Altogether there was only one word to describe her: human.

She was definitely not the result of my mother’s matchmaking schemes. But her blood was potent. Others would smell it. She’d be lucky to get out of here missing a few pints of blood and suffering from short-term memory loss. Customarily, vampires didn’t kill people, but there was a tendency to cut loose during the social season.

I lost track of how long I stood and considered what to do with the fragile creature. The longer I stood the more I became aware of something else. Her talent. Unlike the others, she played with her whole being, and all of that would be lost if the wrong vampire got his hands on her tonight.

I hated my whole bloody species. I hated the posturing around me. I hated that I’d been dragged out of my self-imposed exile to join them.

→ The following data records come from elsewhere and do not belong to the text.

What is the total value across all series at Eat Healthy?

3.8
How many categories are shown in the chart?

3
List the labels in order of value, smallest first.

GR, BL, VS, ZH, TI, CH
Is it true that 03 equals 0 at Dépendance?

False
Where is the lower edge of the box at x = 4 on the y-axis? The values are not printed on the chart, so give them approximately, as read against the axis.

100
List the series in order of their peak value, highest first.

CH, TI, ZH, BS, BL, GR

And I hated her, most of all, for forcing me to stay at this party. Because there was no way I could ever let her out of my sight.

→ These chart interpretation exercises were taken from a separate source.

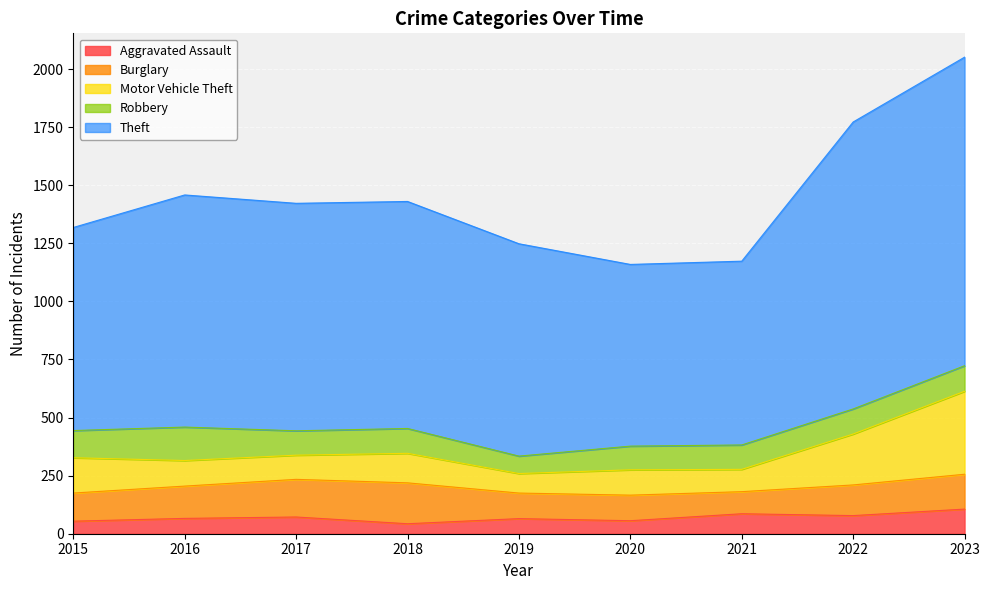

How many Burglary values are between 110 and 150?

6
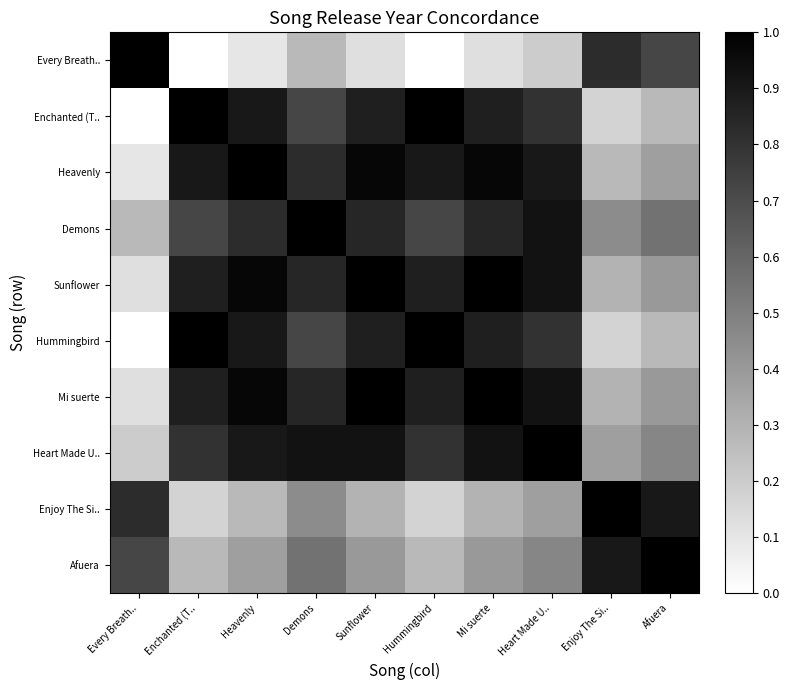

Reading left to right, extract all data points from this chart.

Every Breath..: Every Breath..=1.0	Enchanted (T..=0.0	Heavenly=0.1	Demons=0.3	Sunflower=0.1	Hummingbird=0.0	Mi suerte=0.1	Heart Made U..=0.2	Enjoy The Si..=0.8	Afuera=0.7
Enchanted (T..: Every Breath..=0.0	Enchanted (T..=1.0	Heavenly=0.9	Demons=0.7	Sunflower=0.9	Hummingbird=1.0	Mi suerte=0.9	Heart Made U..=0.8	Enjoy The Si..=0.2	Afuera=0.3
Heavenly: Every Breath..=0.1	Enchanted (T..=0.9	Heavenly=1.0	Demons=0.8	Sunflower=1.0	Hummingbird=0.9	Mi suerte=1.0	Heart Made U..=0.9	Enjoy The Si..=0.3	Afuera=0.4
Demons: Every Breath..=0.3	Enchanted (T..=0.7	Heavenly=0.8	Demons=1.0	Sunflower=0.8	Hummingbird=0.7	Mi suerte=0.8	Heart Made U..=0.9	Enjoy The Si..=0.4	Afuera=0.6
Sunflower: Every Breath..=0.1	Enchanted (T..=0.9	Heavenly=1.0	Demons=0.8	Sunflower=1.0	Hummingbird=0.9	Mi suerte=1.0	Heart Made U..=0.9	Enjoy The Si..=0.3	Afuera=0.4
Hummingbird: Every Breath..=0.0	Enchanted (T..=1.0	Heavenly=0.9	Demons=0.7	Sunflower=0.9	Hummingbird=1.0	Mi suerte=0.9	Heart Made U..=0.8	Enjoy The Si..=0.2	Afuera=0.3
Mi suerte: Every Breath..=0.1	Enchanted (T..=0.9	Heavenly=1.0	Demons=0.8	Sunflower=1.0	Hummingbird=0.9	Mi suerte=1.0	Heart Made U..=0.9	Enjoy The Si..=0.3	Afuera=0.4
Heart Made U..: Every Breath..=0.2	Enchanted (T..=0.8	Heavenly=0.9	Demons=0.9	Sunflower=0.9	Hummingbird=0.8	Mi suerte=0.9	Heart Made U..=1.0	Enjoy The Si..=0.4	Afuera=0.5
Enjoy The Si..: Every Breath..=0.8	Enchanted (T..=0.2	Heavenly=0.3	Demons=0.4	Sunflower=0.3	Hummingbird=0.2	Mi suerte=0.3	Heart Made U..=0.4	Enjoy The Si..=1.0	Afuera=0.9
Afuera: Every Breath..=0.7	Enchanted (T..=0.3	Heavenly=0.4	Demons=0.6	Sunflower=0.4	Hummingbird=0.3	Mi suerte=0.4	Heart Made U..=0.5	Enjoy The Si..=0.9	Afuera=1.0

I was still watching her when the group announced they would take a break. No one in the room seemed to notice or care. The other three musicians exited quickly, but she lingered as if stuck in the sheets of her music. Weren’t humans supposed to have some sense of self-preservation? How could she sit in a room of vampires, unguarded, like a snack? Couldn’t she sense the danger?

Suddenly, her eyes snapped open and looked directly into mine. Her mouth formed an O and I heard a gasp only audible to my supernatural ears. It wasn’t the first time a human had reacted that way when encountering our kind unexpectedly. I narrowed my eyes, determined to scare her away. She had no business being here. I glared until blood pooled in her cheeks, locking my legs to keep myself from moving toward her. She turned away to gather her things and exposed her slender, bare neck in the process.

My body interpreted the movement as an invitation–an invitation I was already moving to accept.

Whoever she was, it was too late for her now.